Passage |
◆ ◆ ◆ ◆ ◆

Select Committee on Transport Minutes of Evidence

Examination of Witnesses (Questions 1-19)


12 JANUARY 2005

Chairman: Good afternoon to you, gentlemen. We have one small piece of domestic housekeeping before we begin, and then I shall give myself the opportunity to welcome you. Members having an interest to declare?

Ian Lucas: Member of AMICUS.

  Mr Stringer: Member of AMICUS.

  Chairman: Member of ASLEF.

  Mr Donohoe: Member of the Transport and General Workers' Union.

  Mrs Ellman: Member of the Transport and General Workers' Union.

  Miss McIntosh: Member of the Public Policy Committee of the RAC Foundation.

Q1 Chairman: Gentlemen, you are most warmly welcome this afternoon. May I ask you firstly to identify yourselves for the record?

  Mr Turner: My name is Richard Turner, Chief Executive of the Freight Transport Association.

  Mr King: I am Roger King, Chief Executive of the Road Haulage Association.

  Professor McKinnon: Alan McKinnon, Professor of Logistics, Heriot Watt University, Edinburgh.

Q2 Chairman: Thank you very much indeed. Did any of you have anything you wanted to say before we begin?

  Mr Turner: Madam Chairman, we agreed beforehand we did not want to make an introductory statement other than just to emphasise a point which might help the discussion subsequently, that lorry road user charging, which I am sure we will discuss, is more about how we apply taxation to lorries, and road pricing, which is the main theme of this inquiry, is more about how we manage demand and how we raise money to pay for infrastructure. We wanted to apply that distinction before we started.

◆ ◆ ◆ ◆ ◆

Given records |
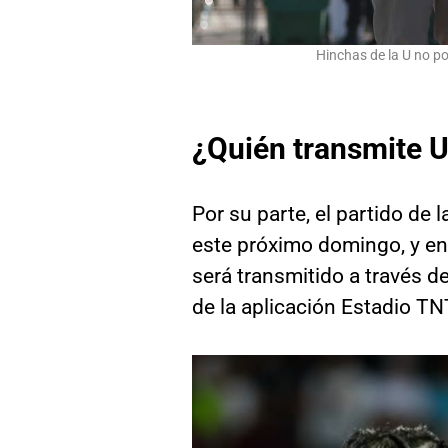
Hinchas de la U no po
¿Quién transmite U
Por su parte, el partido de 
este próximo domingo, y en 
será transmitido a través d
de la aplicación Estadio TN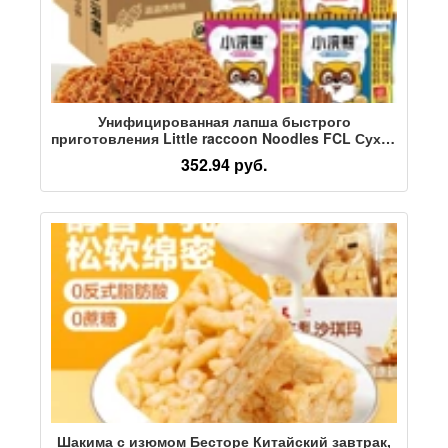
Унифицированная лапша быстрого
приготовления Little raccoon Noodles FCL Сухая
лапша быстрого приготовления, Закуски
352.94 руб.
быстрого приготовления оптом, Лапша
быстрого приготовления в пакетиках
Шакима с изюмом Бесторе Китайский завтрак,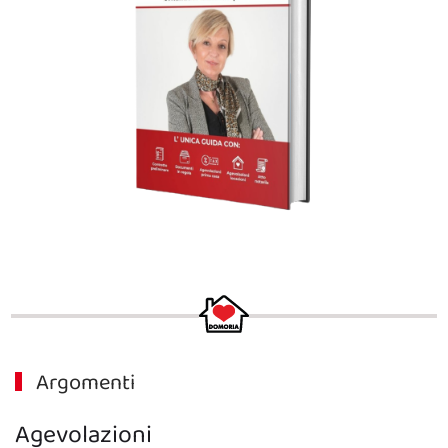
Argomenti
Agevolazioni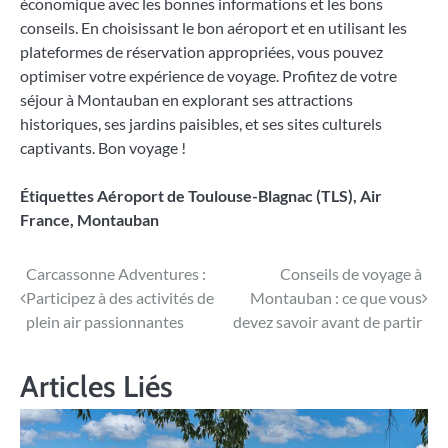
économique avec les bonnes informations et les bons
conseils. En choisissant le bon aéroport et en utilisant les
plateformes de réservation appropriées, vous pouvez
optimiser votre expérience de voyage. Profitez de votre
séjour à Montauban en explorant ses attractions
historiques, ses jardins paisibles, et ses sites culturels
captivants. Bon voyage !
Étiquettes
Aéroport de Toulouse-Blagnac (TLS)
,
Air
France
,
Montauban
Navigation
Carcassonne Adventures :
Conseils de voyage à
Participez à des activités de
Montauban : ce que vous
de
plein air passionnantes
devez savoir avant de partir
l’article
Articles Liés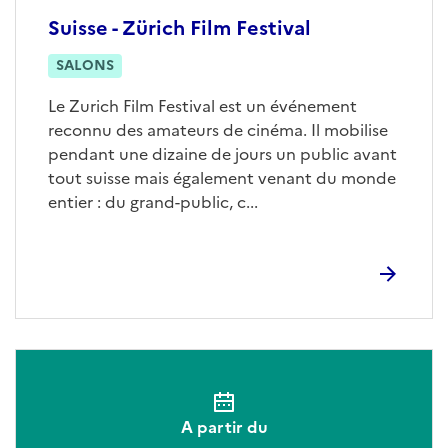
Suisse - Zürich Film Festival
SALONS
Le Zurich Film Festival est un événement
reconnu des amateurs de cinéma. Il mobilise
pendant une dizaine de jours un public avant
tout suisse mais également venant du monde
entier : du grand-public, c...
A partir du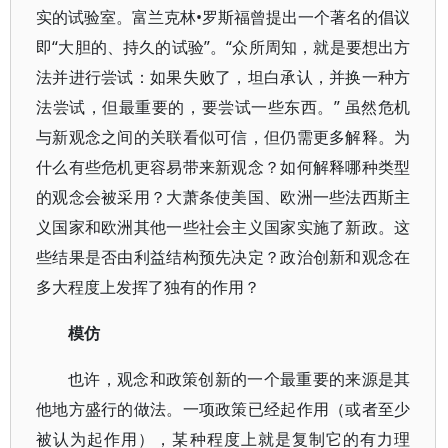
实的试验室。富兰克林•罗斯福曾提出一个著名的倡议
即“大胆的、持久的试验”。“众所周知，就是要想出方
法并进行尝试：如果失败了，坦白承认，并换一种方
法尝试，但最重要的，要尝试一些东西。” 虽然危机
与新观念之间的关联看似可信，但仍需更多解释。为
什么有些危机更容易带来新观念？如何解释哪种类型
的观念会被采用？大萧条使美国、欧洲一些法西斯主
义国家和欧洲其他一些社会主义国家实施了新政。这
些结果是否由利益结构预先决定？政治创新和观念在
多大程度上发挥了独有的作用？
模仿
也许，观念和政策创新的一个最重要的来源是其
他地方盛行的做法。一项政策已经起作用（或者至少
被认为起作用），某种程度上就是复制它的有力理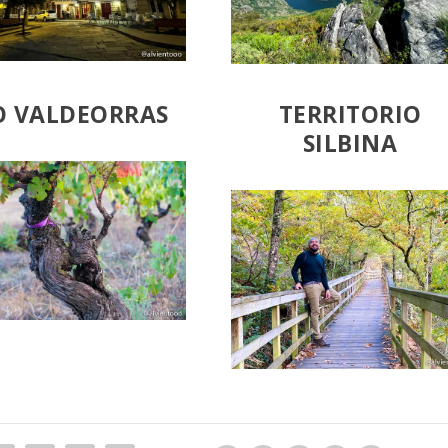
O VALDEORRAS
TERRITORIO
SILBINA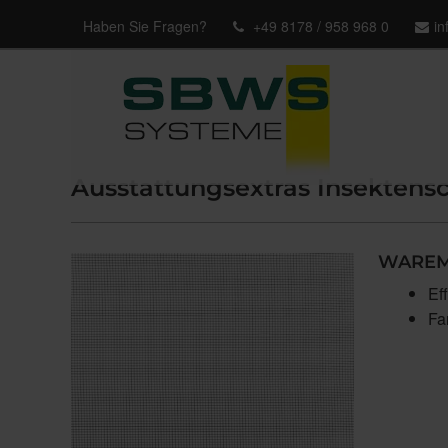
Haben Sie Fragen?
+49 8178 / 958 968 0
i
Ausstattungsextras Insektens
WAREMA
Ef
Fa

◆ ◆ ◆ ◆ ◆

Exercise 1 | Rewrite the minutes of evidence starting at "Mr Turner: My" and ending at "Road Haulage Association.", substituting "Director General" for "Chief Executive".
Exercise 2 | Proceed with the minutes of evidence from the end of the last statement shown.

Expected answer 1 |
Mr Turner: My name is Richard Turner, Director General of the Freight Transport Association.

  Mr King: I am Roger King, Director General of the Road Haulage Association.

Expected answer 2 |
Q3 Chairman: I think that is helpful, I have no doubt we shall be asking you about both of those. Before I come to the Professor, can I ask you, Mr Turner and Mr King, do you agree it is impossible to build our way out of the congestion problem without limiting traffic growth?

  Mr Turner: I agree that road building is not going to provide the ultimate solution. We do need to do some more road building but ultimately we do have to look at ways of managing demand.

  Mr King: I think, Chairman, we can go a lot further towards providing infrastructure. We have never really predicted and provided, because predictions have always been wrong and we have never attempted to provide. It would be wonderful to think we could have a system of predicting and providing. Whilst I would say we do need to improve the existing infrastructure with additional build on motorways, attention to pinch-points within the system, ultimately with unbridled access to the roads by all those who want to use them we will have to find another way of being able to control traffic flows.

Q4 Chairman: Do you have a kind of scale you could give us?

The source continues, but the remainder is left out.